Here’s a Sweet Dropper Christmas tradition [which, being interpreted, means, 'I posted this each of the last two years and can't come up with anything better.']. Enjoy the leftovers.

It’s Friday. There must be another Christmas party to attend–I hosted one last night. There must be another little gift to buy. Who’s going to be so favoured as to receive one of my signature fruitcakes? C.S. Lewis wrote a short essay for the December 1957 edition of the publication, Twentieth Century. Under the heading, ‘What Christmas Means to Me,’ Lewis launches a scathing attack on the ‘commercial racket’ that overwhelms the season–NOT because it isn’t ‘religious,’ but because it drains our energies and undermines the merry-making, and hospitality that ought to characterize the season:

The interchange of presents was a very small ingredient in the older English festivity. Mr. Pickwick took a cod with him to Dingley Dell; the reformed Scrooge ordered a turkey for his clerk; lovers sent love gifts; toys and fruit were given to children. But the idea that not only all friends but even all acquaintances should give one another presents, or at least send one another cards, is quite modern and has been forced upon us by the shopkeepers. Neither of these circumstances is in itself a reason for condemning it. I condemn it on the following grounds.

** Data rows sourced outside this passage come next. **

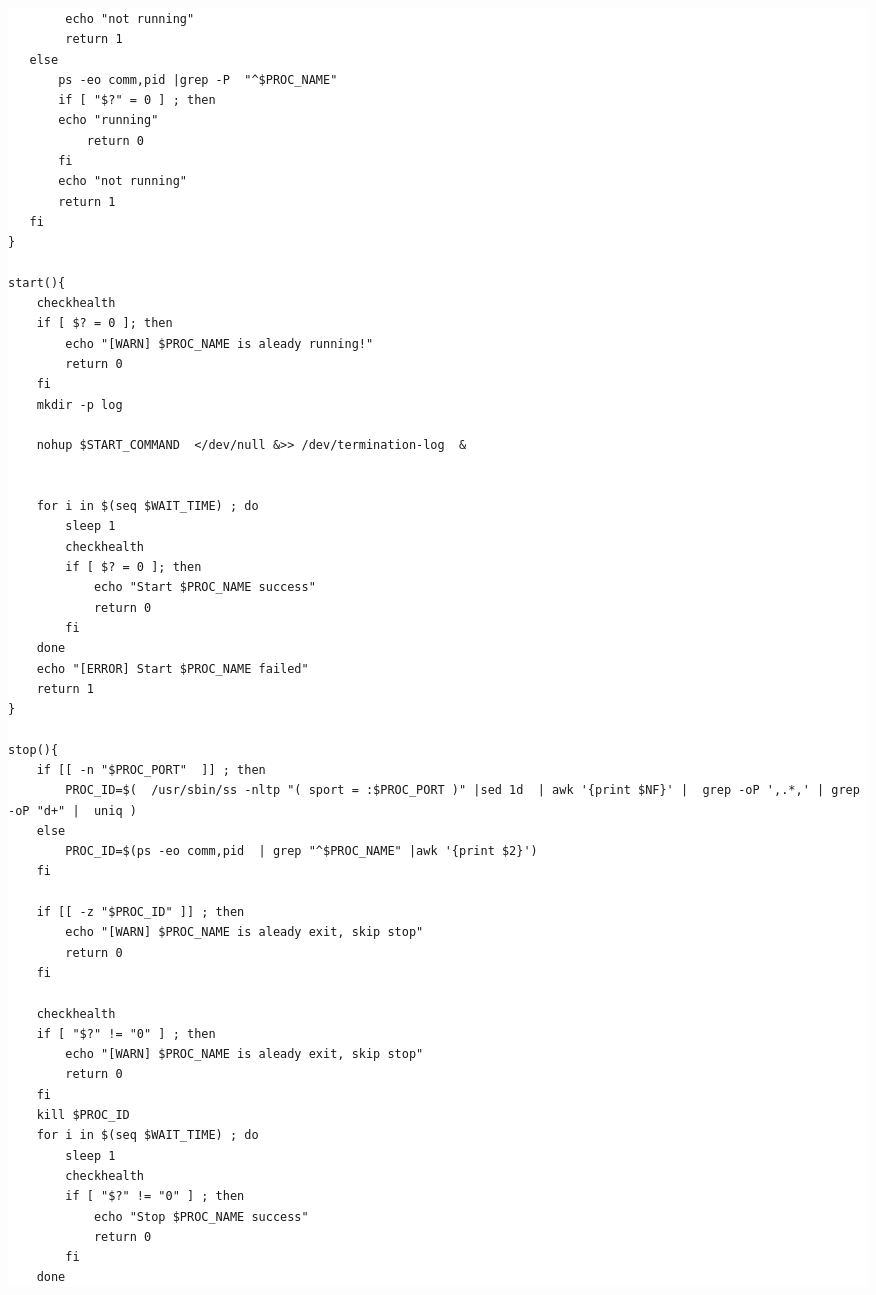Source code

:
 ```
        echo "not running"
        return 1
   else
       ps -eo comm,pid |grep -P  "^$PROC_NAME"
       if [ "$?" = 0 ] ; then
       echo "running"
           return 0
       fi
       echo "not running"
       return 1
   fi
}
  
start(){
    checkhealth
    if [ $? = 0 ]; then
        echo "[WARN] $PROC_NAME is aleady running!"
        return 0
    fi
    mkdir -p log
  
    nohup $START_COMMAND  </dev/null &>> /dev/termination-log  &
  
  
    for i in $(seq $WAIT_TIME) ; do
        sleep 1
        checkhealth
        if [ $? = 0 ]; then
            echo "Start $PROC_NAME success"
            return 0
        fi
    done
    echo "[ERROR] Start $PROC_NAME failed"
    return 1
}
  
stop(){
    if [[ -n "$PROC_PORT"  ]] ; then
        PROC_ID=$(  /usr/sbin/ss -nltp "( sport = :$PROC_PORT )" |sed 1d  | awk '{print $NF}' |  grep -oP ',.*,' | grep -oP "d+" |  uniq )
    else
        PROC_ID=$(ps -eo comm,pid  | grep "^$PROC_NAME" |awk '{print $2}')
    fi
  
    if [[ -z "$PROC_ID" ]] ; then
        echo "[WARN] $PROC_NAME is aleady exit, skip stop"
        return 0
    fi
  
    checkhealth
    if [ "$?" != "0" ] ; then
        echo "[WARN] $PROC_NAME is aleady exit, skip stop"
        return 0
    fi
    kill $PROC_ID
    for i in $(seq $WAIT_TIME) ; do
        sleep 1
        checkhealth
        if [ "$?" != "0" ] ; then
            echo "Stop $PROC_NAME success"
            return 0
        fi
    done
```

1. It gives on the whole much more pain than pleasure. You have only to stay over Christmas with a family who seriously try to ‘keep’ it [in the commercial sense] in order to see that the thing is a nightmare. Long before December 25th everyone is worn out—physically worn out by weeks of daily struggle in overcrowded shops, mentally worn out by the effort to remember all the right recipients and to think out suitable gifts for them. They are in no trim for merry-making; much less (if they should want to) to take part in a religious act. They look far more as if there had been a long illness in the house.

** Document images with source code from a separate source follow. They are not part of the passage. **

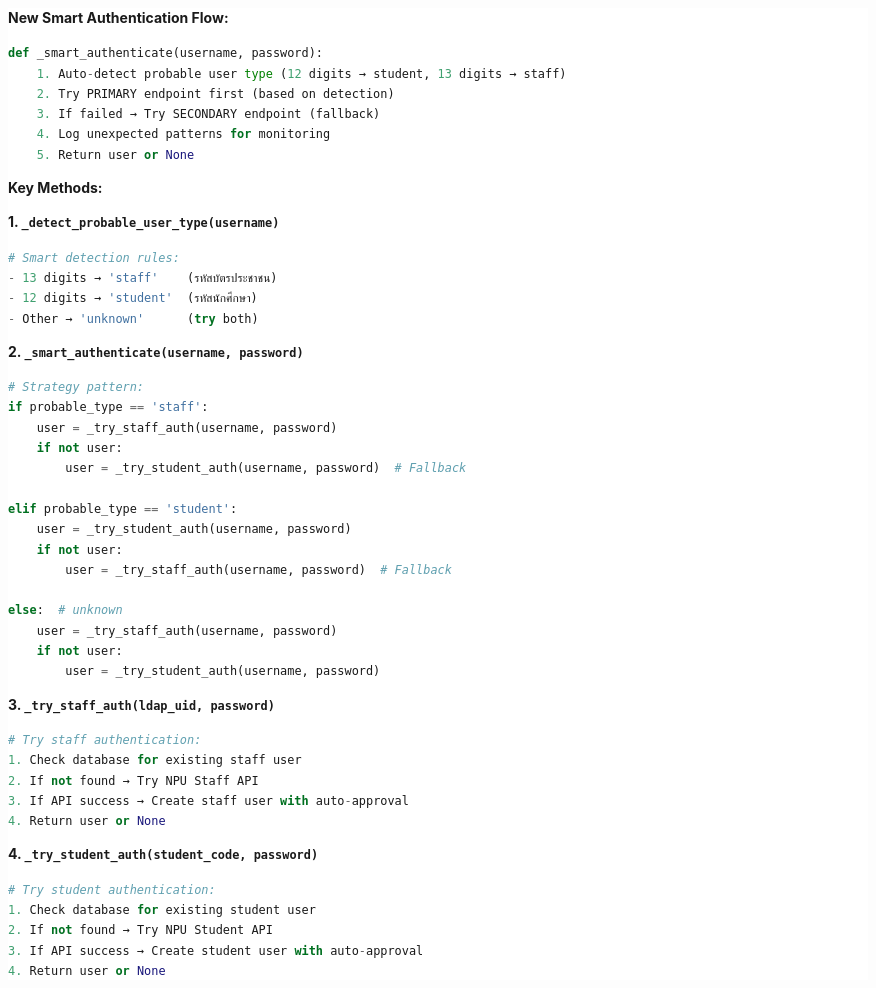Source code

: **New Smart Authentication Flow:**
```python
def _smart_authenticate(username, password):
    1. Auto-detect probable user type (12 digits → student, 13 digits → staff)
    2. Try PRIMARY endpoint first (based on detection)
    3. If failed → Try SECONDARY endpoint (fallback)
    4. Log unexpected patterns for monitoring
    5. Return user or None
```

**Key Methods:**

**1. `_detect_probable_user_type(username)`**
```python
# Smart detection rules:
- 13 digits → 'staff'    (รหัสบัตรประชาชน)
- 12 digits → 'student'  (รหัสนักศึกษา)
- Other → 'unknown'      (try both)
```

**2. `_smart_authenticate(username, password)`**
```python
# Strategy pattern:
if probable_type == 'staff':
    user = _try_staff_auth(username, password)
    if not user:
        user = _try_student_auth(username, password)  # Fallback

elif probable_type == 'student':
    user = _try_student_auth(username, password)
    if not user:
        user = _try_staff_auth(username, password)  # Fallback

else:  # unknown
    user = _try_staff_auth(username, password)
    if not user:
        user = _try_student_auth(username, password)
```

**3. `_try_staff_auth(ldap_uid, password)`**
```python
# Try staff authentication:
1. Check database for existing staff user
2. If not found → Try NPU Staff API
3. If API success → Create staff user with auto-approval
4. Return user or None
```

**4. `_try_student_auth(student_code, password)`**
```python
# Try student authentication:
1. Check database for existing student user
2. If not found → Try NPU Student API
3. If API success → Create student user with auto-approval
4. Return user or None
```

2. Most of it is involuntary. The modern rule is that anyone can force you to give him a present by sending you a quite unprovoked present of his own. It is almost a blackmail. Who has not heard the wail of despair, and indeed of resentment, when, at the last moment, just as everyone hoped that the nuisance was over for one more year, the unwanted gift from Mrs. Busy (whom we hardly remember) flops unwelcomed through the letter-box, and back to the dreadful shops one of us has to go?

3. Things are given as presents which no mortal ever bought for himself—gaudy and useless gadgets, ‘novelties’ because no one was ever fool enough to make their like before. Have we really no better use for materials and for human skill and time than to spend them on all this rubbish?

4. The nuisance. For after all, during the racket we still have all our ordinary and necessary shopping to do, and the racket trebles the labour of it. We are told that the whole dreary business must go on because it is good for trade. It is in fact merely one annual symptom of that lunatic condition of our country, and indeed of the world, in which everyone lives by persuading everyone else to buy things. I don’t know the way out. But can it really be my duty to buy and receive masses of junk every winter just to help the shopkeepers? If the worst comes to the worst I’d sooner give them money for nothing and write it off as a charity. For nothing? Why, better for nothing than for a nuisance.

From C.S. Lewis, “What Christmas Means to Me,” in God in the Dock: Essays on Theology and Ethics (Grand Rapids: Eerdmans, 1994), 304-305.